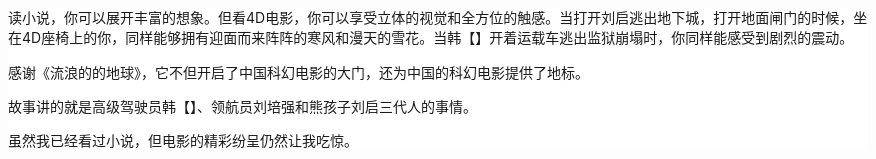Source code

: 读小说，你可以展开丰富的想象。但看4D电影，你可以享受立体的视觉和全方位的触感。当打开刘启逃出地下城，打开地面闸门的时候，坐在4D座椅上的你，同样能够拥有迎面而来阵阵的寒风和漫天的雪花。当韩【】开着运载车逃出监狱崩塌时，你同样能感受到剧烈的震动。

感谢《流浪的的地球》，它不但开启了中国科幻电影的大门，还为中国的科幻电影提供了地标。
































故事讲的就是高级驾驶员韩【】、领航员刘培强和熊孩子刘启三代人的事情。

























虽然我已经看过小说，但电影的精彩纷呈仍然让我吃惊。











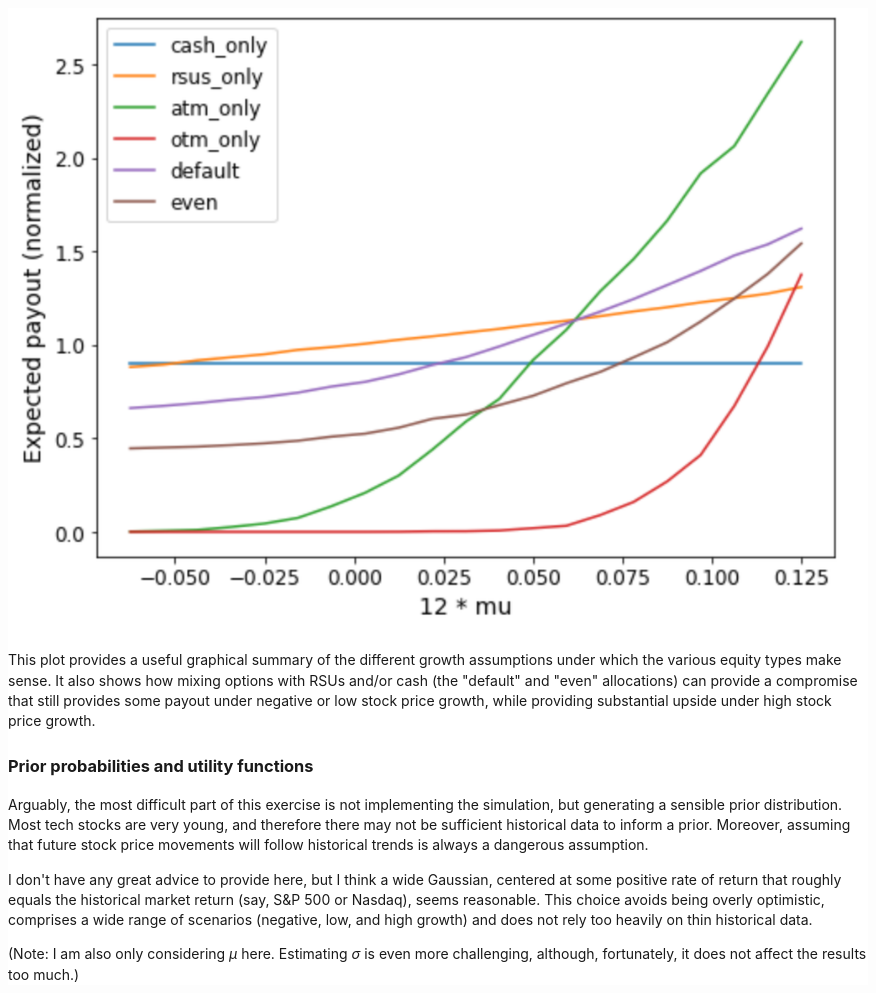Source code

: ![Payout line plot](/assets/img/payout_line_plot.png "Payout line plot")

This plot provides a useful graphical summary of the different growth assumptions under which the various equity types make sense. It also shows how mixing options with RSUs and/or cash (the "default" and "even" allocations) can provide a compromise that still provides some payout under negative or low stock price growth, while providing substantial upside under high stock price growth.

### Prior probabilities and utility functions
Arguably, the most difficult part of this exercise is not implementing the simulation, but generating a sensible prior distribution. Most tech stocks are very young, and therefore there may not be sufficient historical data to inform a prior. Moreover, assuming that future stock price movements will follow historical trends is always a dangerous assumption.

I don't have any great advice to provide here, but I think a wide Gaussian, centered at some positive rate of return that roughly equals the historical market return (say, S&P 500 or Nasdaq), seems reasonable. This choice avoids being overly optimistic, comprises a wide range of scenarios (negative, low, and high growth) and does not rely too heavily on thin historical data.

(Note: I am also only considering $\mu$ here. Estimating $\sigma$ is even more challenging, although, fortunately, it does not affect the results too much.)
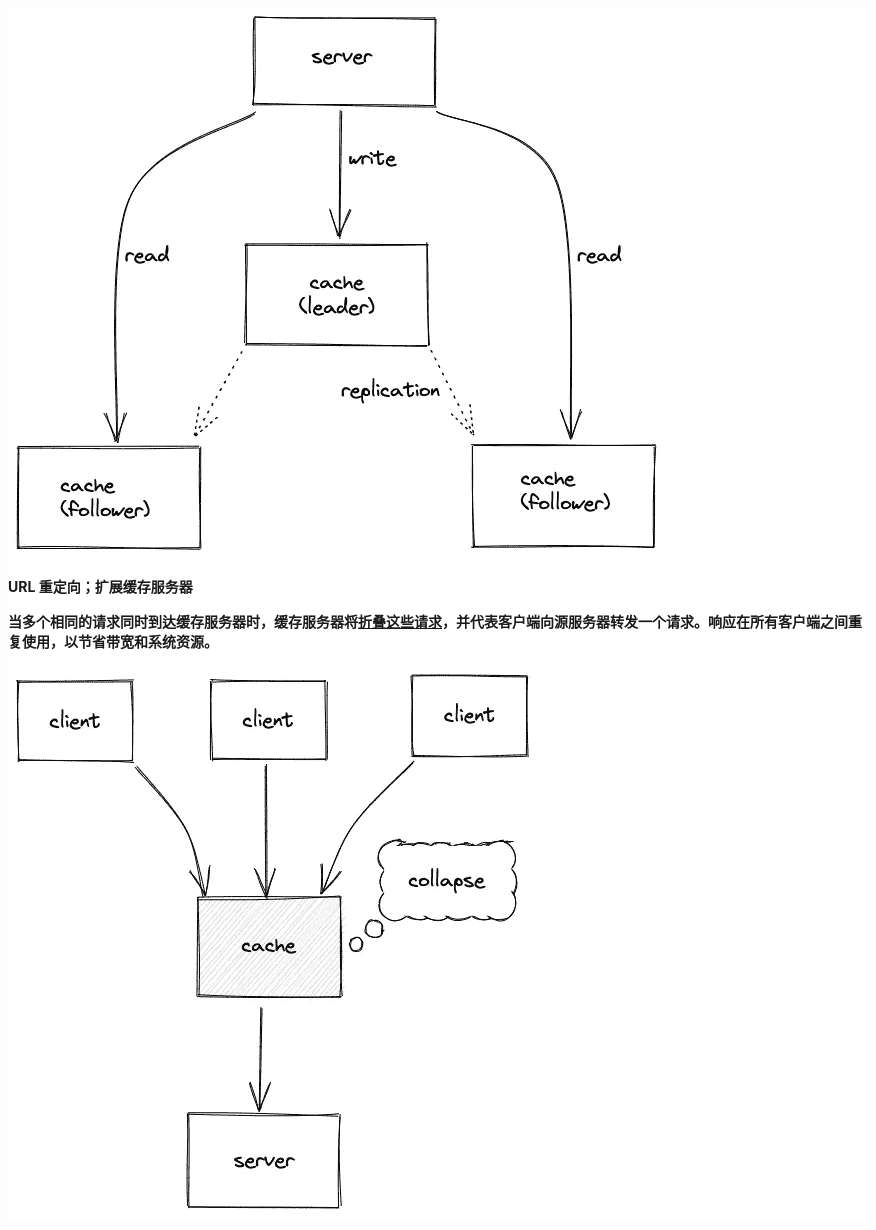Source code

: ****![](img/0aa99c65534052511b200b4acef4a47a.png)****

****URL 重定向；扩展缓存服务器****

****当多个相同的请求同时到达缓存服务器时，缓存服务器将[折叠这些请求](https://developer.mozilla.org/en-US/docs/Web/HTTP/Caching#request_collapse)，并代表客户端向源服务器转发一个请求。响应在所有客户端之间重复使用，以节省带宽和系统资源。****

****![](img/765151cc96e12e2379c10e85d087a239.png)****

§ Problem details:
Render all of the lines above as a Markdown table with the columns Row and Line, numbering each line in order. Omit blank lines and the pictures.

§ Response for this exercise:
| Row | Line |
|---|---|
| 1 | Source code |
| 2 | : 读小说，你可以展开丰富的想象。但看4D电影，你可以享受立体的视觉和全方位的触感。当打开刘启逃出地下城，打开地面闸门的时候，坐在4D座椅上的你，同样能够拥有迎面而来阵阵的寒风和漫天的雪花。当韩【】开着运载车逃出监狱崩塌时，你同样能感受到剧烈的震动。 |
| 3 | 感谢《流浪的的地球》，它不但开启了中国科幻电影的大门，还为中国的科幻电影提供了地标。 |
| 4 | 故事讲的就是高级驾驶员韩【】、领航员刘培强和熊孩子刘启三代人的事情。 |
| 5 | 虽然我已经看过小说，但电影的精彩纷呈仍然让我吃惊。 |
| 6 | Source code |
| 7 | : ![Payout line plot](/assets/img/payout_line_plot.png "Payout line plot") |
| 8 | This plot provides a useful graphical summary of the different growth assumptions under which the various equity types make sense. It also shows how mixing options with RSUs and/or cash (the "default" and "even" allocations) can provide a compromise that still provides some payout under negative or low stock price growth, while providing substantial upside under high stock price growth. |
| 9 | ### Prior probabilities and utility functions |
| 10 | Arguably, the most difficult part of this exercise is not implementing the simulation, but generating a sensible prior distribution. Most tech stocks are very young, and therefore there may not be sufficient historical data to inform a prior. Moreover, assuming that future stock price movements will follow historical trends is always a dangerous assumption. |
| 11 | I don't have any great advice to provide here, but I think a wide Gaussian, centered at some positive rate of return that roughly equals the historical market return (say, S&P 500 or Nasdaq), seems reasonable. This choice avoids being overly optimistic, comprises a wide range of scenarios (negative, low, and high growth) and does not rely too heavily on thin historical data. |
| 12 | (Note: I am also only considering $\mu$ here. Estimating $\sigma$ is even more challenging, although, fortunately, it does not affect the results too much.) |
| 13 | Source code |
| 14 | : ****![](img/0aa99c65534052511b200b4acef4a47a.png)**** |
| 15 | ****URL 重定向；扩展缓存服务器**** |
| 16 | ****当多个相同的请求同时到达缓存服务器时，缓存服务器将[折叠这些请求](https://developer.mozilla.org/en-US/docs/Web/HTTP/Caching#request_collapse)，并代表客户端向源服务器转发一个请求。响应在所有客户端之间重复使用，以节省带宽和系统资源。**** |
| 17 | ****![](img/765151cc96e12e2379c10e85d087a239.png)**** |